3 All of us once lived among them in the desires of our flesh, following the wishes of the flesh and the impulses, and we were by nature children of wrath, like the rest.
4 But God, who is rich in mercy, because of the great love he had for us,
5 even when we were dead in our transgressions, brought us to life with Christ (by grace you have been saved),
6 raised us up with him, and seated us with him in the heavens in Christ Jesus,
7 that in the ages to come he might show the immeasurable riches of his grace in his kindness to us in Christ Jesus.
8 For by grace you have been saved through faith, and this is not from you; it is the gift of God;
9 it is not from works, so no one may boast.
10 For we are his handiwork, created in Christ Jesus for the good works that God has prepared in advance, that we should live in them.

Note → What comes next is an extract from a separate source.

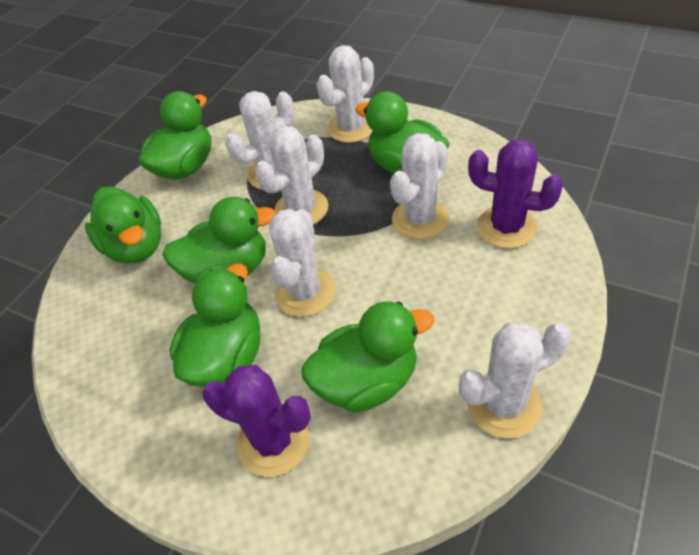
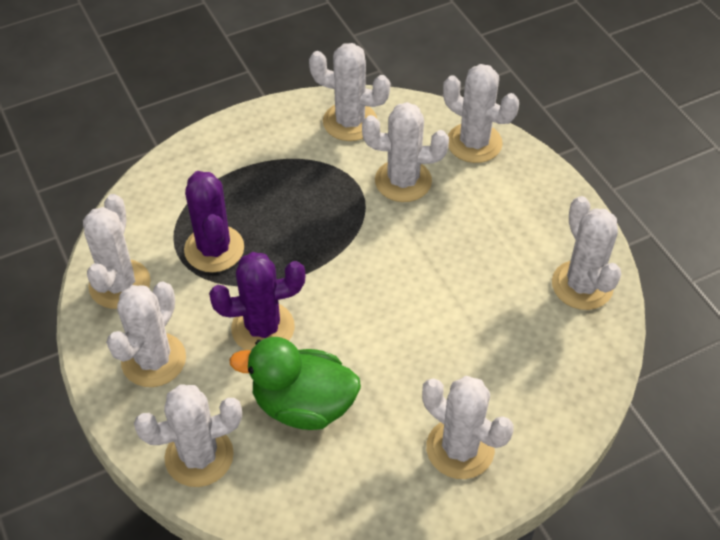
green duck: [85,186,161,264] [139,91,211,179] [162,197,276,284] [170,264,260,387] [302,301,435,413] [355,91,450,174] = 6 -> [229,337,361,430] = 1
white cactus: [226,91,294,190] [255,126,329,225] [269,208,336,317] [316,45,374,143] [390,133,449,240] [459,322,571,438] = 6 -> [83,194,151,309] [106,281,186,387] [134,384,242,487] [309,43,390,141] [362,102,449,202] [422,376,514,479] [443,64,519,163] [552,196,621,310] = 8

Today’s Scriptures simply proclaim God’s great love. Chronicles recounts that when God’s insider messengers couldn’t get through to the people, God allowed the exile and a foreign potentate to be the instruments of drawing them back into the fold. Paul had to invent vocabulary to try to describe God’s love. Jesus explains that God’s entire plan for the world is to share eternal life. That’s how much God loves the world.